**Task set:**
1. Copy word for word the section of the Medicare Part D text that begins at the words "Medicare Part D is the" and stops after "some cases, outpatient).".
2. Answer these questions using the Medicare Part D text:
(a) Who first proposed Part D, and in what year?
(b) As part of which act was Part D enacted?
(c) A person adding a stand-alone Part D plan can enroll in which plans?
3. Decide whether each statement agrees with the Medicare Part D text. Answer yes or no, and quote the words that settle it.
(a) Original Medicare covers most of your medications.
(b) Medicare Part D is a required program.
(c) Someone signed up only for Medicare Part A can be eligible for Part D coverage.

**Text provided:**
* * *

Medicare Part D is the part of Medicare that is a prescription drug benefit. It is not part of Original Medicare. Original Medicare doesn’t cover most of your medications (except those you may receive as a hospital inpatient or, in some cases, outpatient).

Medicare Part D is an optional United States federal government program to help Medicare recipients pay for self-administered prescription drugs through prescription drug insurance premiums. Medicare Part B covers all the costs of almost all professionally administered prescriptions and certain prescription drugs that you get in an outpatient setting, like a doctor’s office. However, these tend to be the kind of medications that you need a doctor to give you, like infusion drugs. The newest addition to Medicare, Part D was originally proposed by President Clinton in 2000 and enacted as part of the Medicare Modernization Act of 2003.

If you want help with most other medication costs, you’ll need to sign up for Medicare Part D coverage.

Who is eligible for Medicare Part D?

  • Individuals on Medicare are eligible for prescription drug coverage under a Part D plan if they are signed up for benefits under Medicare Part A and/or Part B.

Medicare Part D coverage is available:

  • Through a stand-alone Medicare Part D Prescription Drug Plan — you can add this benefit to your Original Medicare coverage. You can enroll in any Part D Prescription Drug Plan that serves the area where you live.

* * *

**Record extracts:**
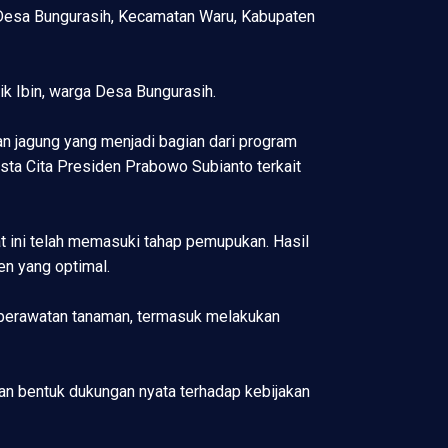
Desa Bungurasih, Kecamatan Waru, Kabupaten
k Ibin, warga Desa Bungurasih.
n jagung yang menjadi bagian dari program
sta Cita Presiden Prabowo Subianto terkait
t ini telah memasuki tahap pemupukan. Hasil
n yang optimal.
 perawatan tanaman, termasuk melakukan
n bentuk dukungan nyata terhadap kebijakan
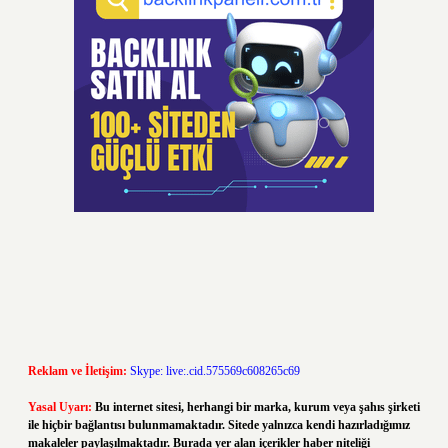
Reklam ve İletişim:
Skype: live:.cid.575569c608265c69
Yasal Uyarı:
Bu internet sitesi, herhangi bir marka, kurum veya şahıs şirketi
ile hiçbir bağlantısı bulunmamaktadır. Sitede yalnızca kendi hazırladığımız
makaleler paylaşılmaktadır. Burada yer alan içerikler haber niteliği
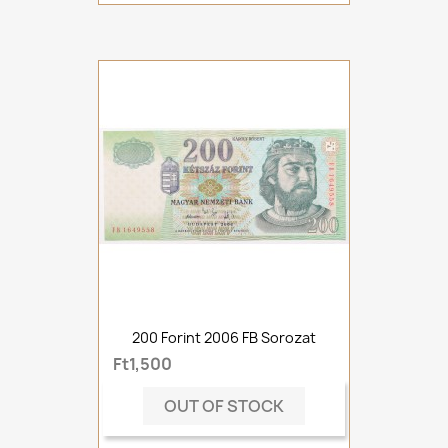
200 Forint 2006 FB Sorozat
Ft1,500
OUT OF STOCK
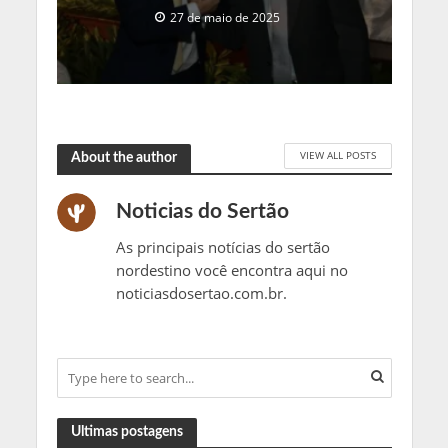
27 de maio de 2025
VIEW ALL POSTS
About the author
Noticias do Sertão
As principais notícias do sertão
nordestino você encontra aqui no
noticiasdosertao.com.br.
Ultimas postagens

* * *

**Responses by task:**
1.
Medicare Part D is the part of Medicare that is a prescription drug benefit. It is not part of Original Medicare. Original Medicare doesn’t cover most of your medications (except those you may receive as a hospital inpatient or, in some cases, outpatient).

2.
(a) President Clinton, in 2000.
(b) The Medicare Modernization Act of 2003.
(c) Any Part D Prescription Drug Plan that serves the area where they live.

3.
(a) No: "Original Medicare doesn’t cover most of your medications"
(b) No: "Medicare Part D is an optional United States federal government program"
(c) Yes: "if they are signed up for benefits under Medicare Part A and/or Part B"